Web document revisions
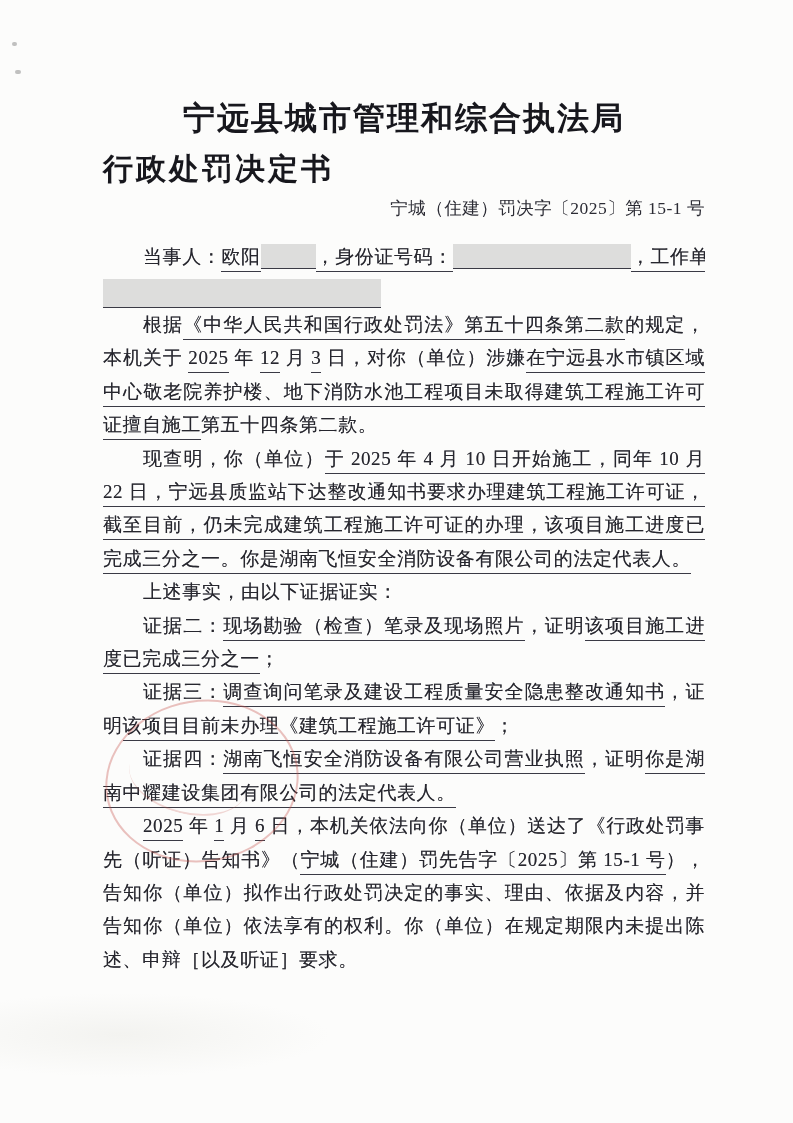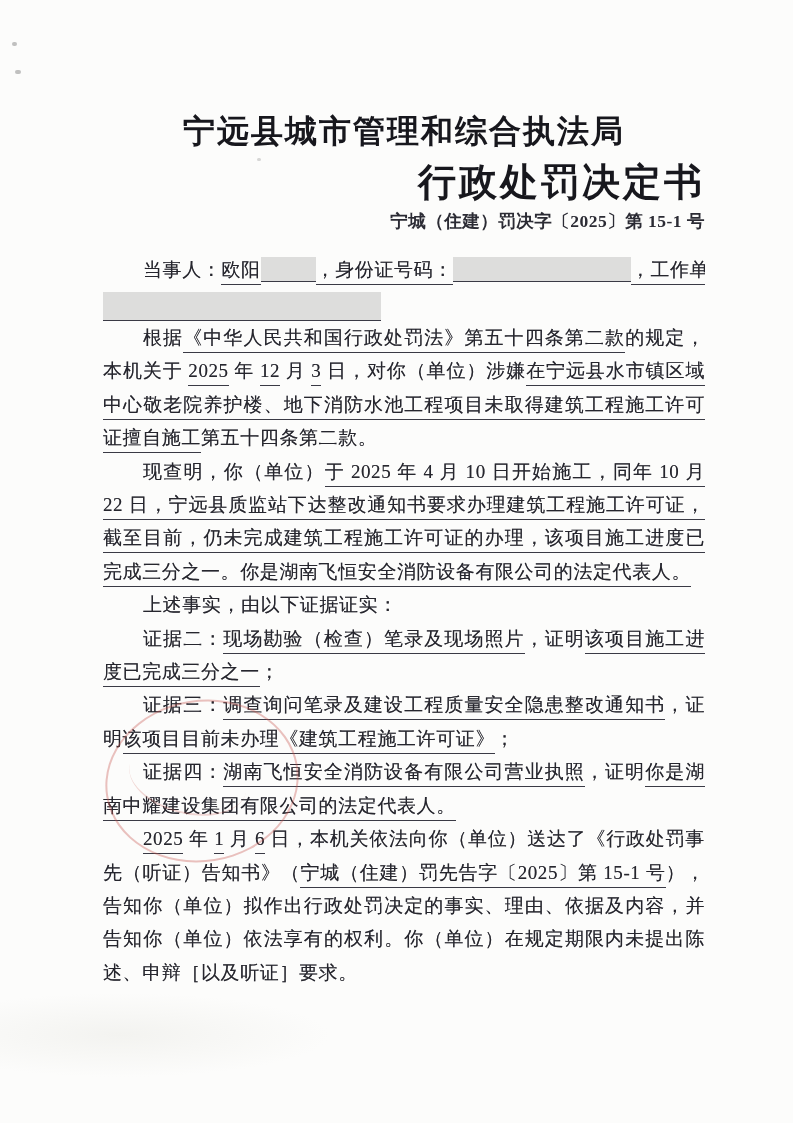--- a/index.html
+++ b/index.html
@@ -7,33 +7,33 @@
     width:793px;height:1123px;position:relative;
     background:#fcfcfb;
     font-family:"Liberation Serif","DejaVu Serif",serif;
     color:#26262e;
     overflow:hidden;
   }
   .page{position:absolute;inset:0;background:
     radial-gradient(ellipse 300px 60px at 120px 1035px, #f3f3f0 0%, rgba(243,243,240,0) 70%),
     #fcfcfb;}
   .content{
-    position:absolute;left:103px;top:110px;width:602px;
+    position:absolute;left:103px;top:97px;width:602px;
   }
   .title1{
     font-size:32px;font-weight:bold;line-height:42px;text-align:center;
     letter-spacing:2px;color:#17171d;
   }
   .title2{
-    font-size:38px;font-weight:bold;line-height:40px;text-align:right;
+    font-size:30px;font-weight:bold;line-height:40px;text-align:left;
     letter-spacing:3px;color:#17171d;margin-top:10px;
   }
   .docnum{
     font-size:17.5px;line-height:24px;text-align:right;margin-top:7px;
-    color:#2b2b34;letter-spacing:0.5px;font-weight:bold;
+    color:#2b2b34;letter-spacing:0.5px;
   }
   .para{
     font-size:19px;line-height:33.4px;text-align:justify;
     text-indent:40px;letter-spacing:0.6px;color:#26262e;
     text-shadow:0 0 0.4px rgba(38,38,46,0.55);
     margin:0;
   }
   .party{margin-top:20px;white-space:nowrap;overflow:hidden;line-height:33px;}
   .workunit{text-indent:0;line-height:31px;}
   .u{border-bottom:1.6px solid #3a3a45;padding-bottom:4px;}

ASSIGNED TASK: Wherever the string "left" appears in the records, copy the whole line.

YOUR RESPONSE:
-    position:absolute;left:103px;top:110px;width:602px;
+    position:absolute;left:103px;top:97px;width:602px;
+    font-size:30px;font-weight:bold;line-height:40px;text-align:left;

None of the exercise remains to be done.